Realizada no dia 26 de setembro, último domingo do mês, os Tupinambá de Olivença apresentaram faixas e palavras de ordem contra a atual conjuntura
No último domingo de setembro (26), as ruas de Ilhéus, na Bahia, foram tomadas, com cantos, palavras de ordem e faixas, pelo povo Tupinambá de Olivença: ocorria a XXI Caminhada dos Mártires. O movimento surgiu em 2000, quando a Diocese de Ilhéus, a partir de uma provocação do bispo diocesano Dom Mauro Montagnoli, propôs um gesto concreto da Campanha da Fraternidade daquele ano, com o tema: “Dignidade Humana e Paz, Novo Milênio Sem Exclusão”.
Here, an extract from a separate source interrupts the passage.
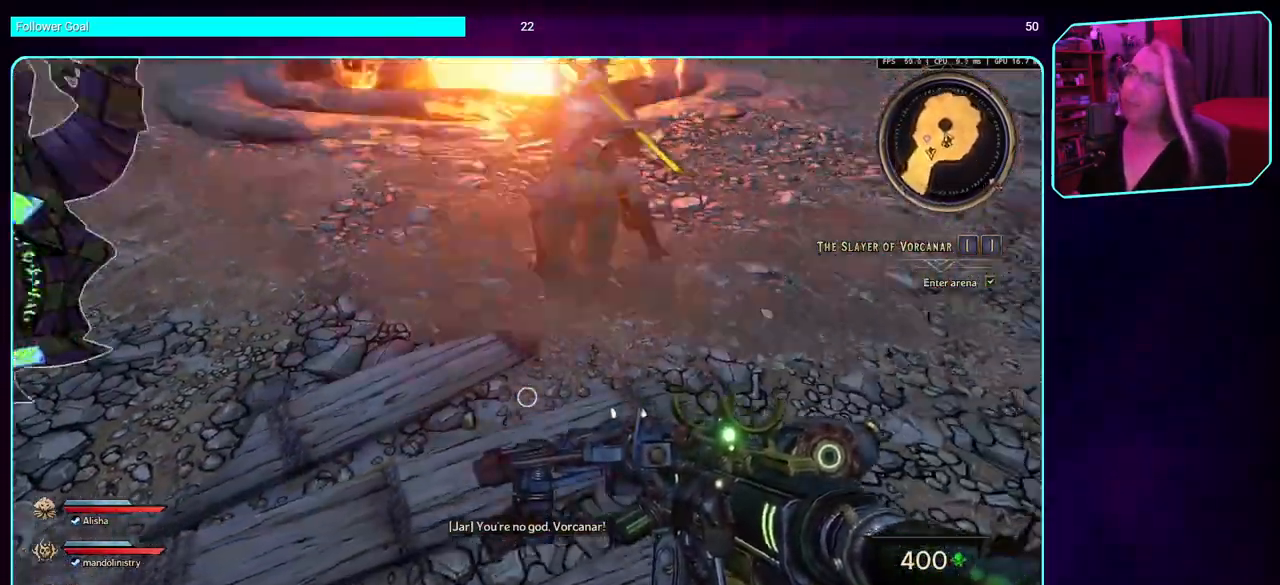
{"keys": ["a"], "mouse": [], "events": [[450, "a", "down"]]}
Entre os objetivos do encontro, estava a criação de uma proposta de modelo de vida em que valores morais e éticos exaltassem a dignidade da pessoa humana e evitassem exclusões, promovendo condições de paz, solidariedade e partilha. Na caminhada anual, os Tupinambá relembram alguns fatos marcantes relacionados à história de luta do povo. São eles:
Massacre do Rio Cururupe: quando o Governador Geral do Brasil, Mem de Sá, tentou exterminar o povo Tupinambá. O caso, também conhecido como “Batalha dos Nadadores”, foi relatado, com orgulho, pelo próprio Mem de Sá em carta ao Rei de Portugal.
Segundo relato de Sá, depois de autorizar a queima de tudo que encontrava no caminho, perseguir os indígenas e obrigá-los a fugir para dentro do mar e assassiná-los, escreveu orgulhoso ao Rei: “Quando dispostos ao longo da praia, “tomavam os corpos [dos indígenas assassinados] perto de uma légua” (apud João da Silva Campos. 2006 [1947]. Crônica da capitania de São Jorge dos Ilhéus. 3 ed. Ilhéus, Editus, p. 186).
Luta do Caboclo Marcelino José Alves: nas décadas de 1920 e 1930, o Caboclo Marcelino José Alves e seus companheiros lutaram contra a invasão dos não-indígenas no território Tupinambá. Eles resistiram, principalmente, à construção da ponte do Cururupe, que possibilitaria a livre trânsito dos indígenas no local.
“Última Revolta do Caboclo Marcelino”: a caminhada também lembra e reverencia outro massacre de Tupinambá, que ocorreu em 26 de setembro de 1937, às margens do Rio Cururupe, em Ilhéus (BA). O movimento insurgente, conhecido como “Revolta do Caboclo Marcelino”, começou em 1929, conforme relata dissertação “Os índios na área dos Coronéis do Cacau” da professora e antropóloga Maria Hilda Paraíso:
“A construção da ponte sobre o rio Cururupe teve reflexos graves aos índios de Olivença… a reação dos “caboclos” de Olivença terminou por se processar em 1929, sob o comando de Marcelino, o seu líder. Argumentando a necessidade de recuperar as terras perdidas e de expulsarem os atuais ocupantes das antigas aldeias… A reação (das autoridades da época) foi imediata e, em novembro de 1929, uma caravana de praças e de inspetores de quarteirão deslocou-se para o Cururupe iniciando a repressão aos revoltosos… O Governo venceu e instalou-se a linha Ilhéus/Olivença usando caminhões como veículos”.
Vinte e um anos depois, a Caminhada dos Mártires e os seus objetivos estabelecidos, desde a primeira marcha, nunca foram tão atuais e necessários. As faixas e as palavras de ordem, vistas e ouvidas durante a caminhada, mostram que o histórico de violência contra os Tupinambá de Olivença é algo ainda presente: “PL 490 não!”, “marco temporal não”, “nossa história não começa em 1988”, “respeitem os nossos direitos”, “demarcação já!”, “chega de violência”.
Infelizmente, as marcas das atrocidades cometidas por Mem de Sá, há 462 anos, são, até hoje, sentidas pelo povo: as perseguições ao Caboclo Marcelino e às suas lideranças ocorrem também contra os atuais líderes que defendem os diretos de suas comunidades.